Steel mills hit the brakes and stayed relatively quiet during January’s ferrous trade. What was forecasted to be a big start to 2024’s scrap metal market became contentious, with price delays and markets ultimately trading sideways across most of the Midwest.
Chicago’s Ferrous Scrap Metal Market
Chicago’s scrap metal market settled sideways this month despite the expectation that prices would increase following December’s soaring market. There was no price change for prime grades, cut grades, or steel turnings this month. January’s market was formed by limited domestic trade, a lack of export competition, and inclement weather impacting logistics.
Limited trade delayed regional scrap prices from publishing prior to the 10th day of the month.
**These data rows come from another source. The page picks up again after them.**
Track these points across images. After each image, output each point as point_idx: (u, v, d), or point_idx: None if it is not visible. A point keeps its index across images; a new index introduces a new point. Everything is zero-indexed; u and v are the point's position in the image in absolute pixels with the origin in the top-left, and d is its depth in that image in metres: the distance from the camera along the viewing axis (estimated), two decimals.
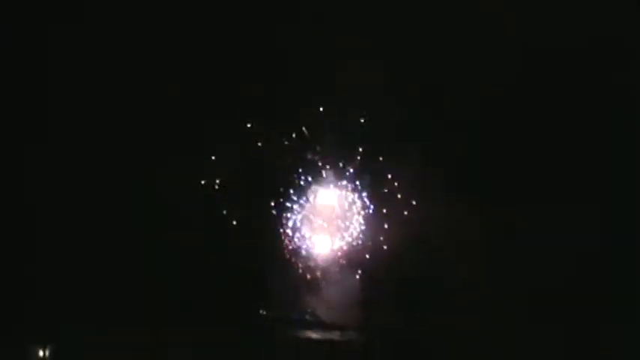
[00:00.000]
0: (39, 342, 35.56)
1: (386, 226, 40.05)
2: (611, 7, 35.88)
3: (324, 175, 41.00)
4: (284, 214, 40.99)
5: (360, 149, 40.20)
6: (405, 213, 39.77)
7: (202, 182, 39.78)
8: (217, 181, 39.98)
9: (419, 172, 39.45)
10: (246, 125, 39.64)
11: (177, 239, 38.47)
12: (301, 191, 40.92)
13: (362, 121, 39.62)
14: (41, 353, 35.52)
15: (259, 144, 40.26)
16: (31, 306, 35.41)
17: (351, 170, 41.09)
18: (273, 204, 40.72)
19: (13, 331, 34.89)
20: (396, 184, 40.04)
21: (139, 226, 37.99)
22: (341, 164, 40.88)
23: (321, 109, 40.04)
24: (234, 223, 39.82)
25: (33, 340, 35.48)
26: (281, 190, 40.81)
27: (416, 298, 38.65)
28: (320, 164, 40.97)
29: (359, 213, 40.99)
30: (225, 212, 39.87)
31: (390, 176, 40.01)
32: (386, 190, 40.35)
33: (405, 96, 38.85)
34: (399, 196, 39.88)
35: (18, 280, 35.40)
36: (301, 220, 41.15)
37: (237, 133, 39.34)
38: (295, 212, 41.09)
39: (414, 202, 39.47)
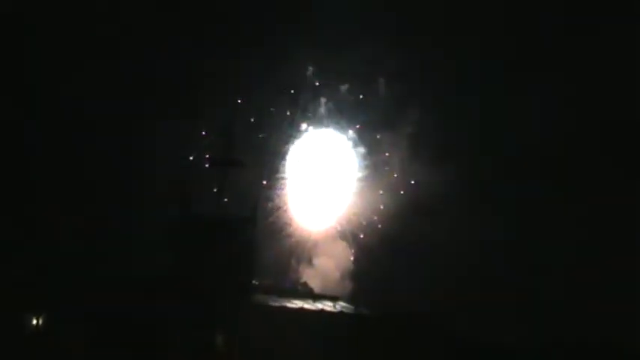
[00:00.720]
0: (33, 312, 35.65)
1: (379, 198, 40.83)
2: None
3: (319, 145, 41.50)
4: (278, 184, 41.35)
5: (356, 122, 40.88)
6: (399, 185, 40.56)
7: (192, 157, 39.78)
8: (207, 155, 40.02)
9: (413, 146, 40.29)
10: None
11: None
12: (295, 161, 41.43)
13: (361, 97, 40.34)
14: (34, 322, 35.69)
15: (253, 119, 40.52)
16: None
17: (346, 142, 41.72)
18: (266, 174, 41.13)
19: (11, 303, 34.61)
20: (390, 156, 40.75)
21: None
22: (336, 135, 41.46)
23: (317, 83, 40.60)
24: (228, 194, 39.96)
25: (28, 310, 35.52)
26: (275, 160, 41.21)
27: (408, 269, 39.44)
28: (314, 135, 41.50)
29: (352, 185, 41.61)
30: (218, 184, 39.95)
31: (384, 149, 40.75)
32: (380, 162, 41.11)
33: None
34: (393, 168, 40.71)
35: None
36: (295, 190, 41.50)
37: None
38: (289, 182, 41.44)
39: (407, 176, 40.26)
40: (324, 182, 42.06)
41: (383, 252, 40.58)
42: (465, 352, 37.41)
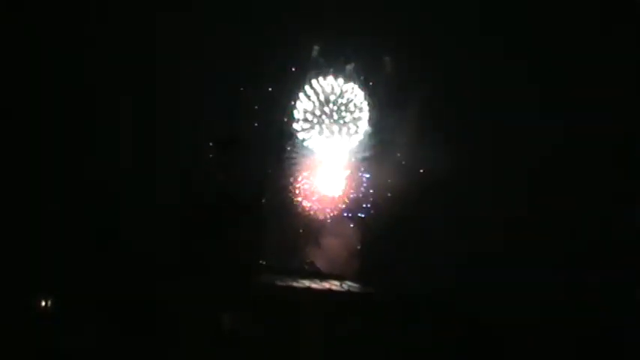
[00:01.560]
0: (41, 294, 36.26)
1: (387, 177, 40.75)
2: None
3: (325, 124, 41.41)
4: (284, 164, 41.34)
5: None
6: (407, 165, 40.39)
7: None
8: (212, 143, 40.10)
9: (419, 124, 40.03)
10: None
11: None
12: (301, 139, 41.47)
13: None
14: (43, 303, 36.35)
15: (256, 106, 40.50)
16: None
17: (352, 120, 41.62)
18: (274, 155, 41.15)
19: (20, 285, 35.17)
20: (396, 135, 40.56)
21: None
22: (342, 116, 41.28)
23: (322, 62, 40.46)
24: (235, 173, 40.01)
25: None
26: (281, 140, 41.20)
27: (415, 249, 39.41)
28: (321, 114, 41.35)
29: (359, 164, 41.53)
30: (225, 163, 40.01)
31: (392, 129, 40.55)
32: (386, 141, 40.93)
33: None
34: (399, 147, 40.53)
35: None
36: (301, 170, 41.54)
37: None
38: (295, 161, 41.45)
39: (414, 155, 40.04)
40: (331, 162, 41.96)
41: (390, 231, 40.57)
42: (473, 331, 37.63)
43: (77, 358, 33.83)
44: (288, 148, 41.59)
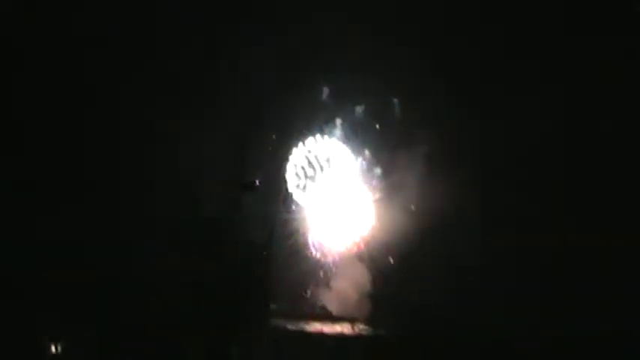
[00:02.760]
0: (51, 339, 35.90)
1: (396, 220, 40.48)
2: None
3: (334, 167, 41.42)
4: (294, 207, 41.32)
5: (372, 143, 40.87)
6: (414, 207, 40.21)
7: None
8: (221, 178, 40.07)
9: (428, 165, 39.99)
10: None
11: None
12: (311, 182, 41.40)
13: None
14: (53, 349, 35.98)
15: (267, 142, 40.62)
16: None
17: (362, 163, 41.64)
18: (282, 197, 41.12)
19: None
20: (405, 177, 40.47)
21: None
22: (351, 158, 41.34)
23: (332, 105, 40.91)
24: (244, 217, 39.92)
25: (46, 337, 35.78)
26: (290, 181, 41.25)
27: (426, 292, 38.93)
28: (330, 157, 41.41)
29: (369, 207, 41.36)
30: (234, 207, 39.96)
31: (399, 169, 40.55)
32: (395, 184, 40.86)
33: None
34: (408, 189, 40.38)
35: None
36: (312, 213, 41.42)
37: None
38: (305, 204, 41.40)
39: (423, 196, 39.86)
40: (341, 204, 41.92)
41: (401, 273, 40.26)
42: None
43: None
44: (294, 198, 41.64)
Fastmarkets methodology states, prices are “usually settled during the first 10 days of each month and are then effective for the entire calendar month.” January’s numbers posted late with Detroit’s prices publishing mid-day on January 10th, and Chicago’s prices posting shortly after.
“Steel mills tried hard to suppress the market this month,” states Lou Plucinski, President. “Scrap dealers have held back tons and refused to sell into an artificially depressed market ultimately resulting in a sideways market.”
The landscape of the US Steel Industry has drastically changed since the turn of the century, and more change is expected in 2024. Today, fewer than half of the steel mills that were operational in 2000 are still in business. Japanese steelmaker Nippon Steel Corporation will acquire US Steel for $14.9 billion in the second or third quarter of 2024. Nippon is expanding its global operations into the US, and it is currently in Japan, Southeast Asia, and India. The acquisition will create one of the world’s largest steelmakers, producing 86 million tonnes per year and Nippon’s goal is to eventually produce 100 million tons per year.
Before the Nippon Steel deal, Cleveland-Cliffs was thought to be the frontrunner for the acquisition- which would have given Cliffs 50 percent of US hot strip capacity and further contributed to the consolidation of the US steel industry.
Winter months are grueling for scrap dealers due to inclement weather and logistical challenges. Severe weather conditions around the country have slowed scrap flows. Scrap dealers are reporting fewer inbound deliveries, and inclement weather has also slowed outbound shipments to steel mills via truck, barge, and rail.
“January’s weather will undoubtedly reduce scrap flows and supply,” states Jim Schulte, Joliet Yard Manager. “At this time of year, my team is laser-focused on transportation challenges, machinery maintenance, potential river closers, and decreased trucking efficiencies that tighten scrap supply.”
Chicago’s Non-Ferrous Scrap Metal Market
Non-ferrous markets are showing some slight improvements as 2024 kicks off. 300-series stainless-steel scrap metal prices improved last week, while 400-series prices continued to trade sideways. Thus far, consumer demand was strong for the first week of January, but inbound flows of stainless-steel scrap are off and are helping bolster the price against a weak LME Nickel price. Just a week later on the heels of a down ferrous market, the pendulum has swung, and prices for stainless steel scrap have started to retreat. The consensus is prices will not increase until the second half of 2024.
Aluminum scrap metal prices have increased by 3-5 percent, depending on the grade, during the first week of 2024. Domestic demand was broadly weak for aluminum scrap in 2023, with destocking significantly affecting sales. Additional destocking still needs to occur during the first part of 2024 to stabilize the market. A return to normalcy is expected in the second half of the year, barring any disruption in the manufacturing sector.
Copper prices are currently trading in the mid $3.80 range, after trading up to the mid $3.90 range before the end of 2023. However, analysts predict the price of copper may almost double over the next two years. The optimistic view on copper is fueled by the push for renewable energy, rising demand driven by the green transition, a likely decline of the U.S. dollar, and an expected cut to interest rates by the U.S. Federal Reserve this year. If the analysts are correct, we may see copper eclipsing its all-time high of $4.86 per pound in March of last year.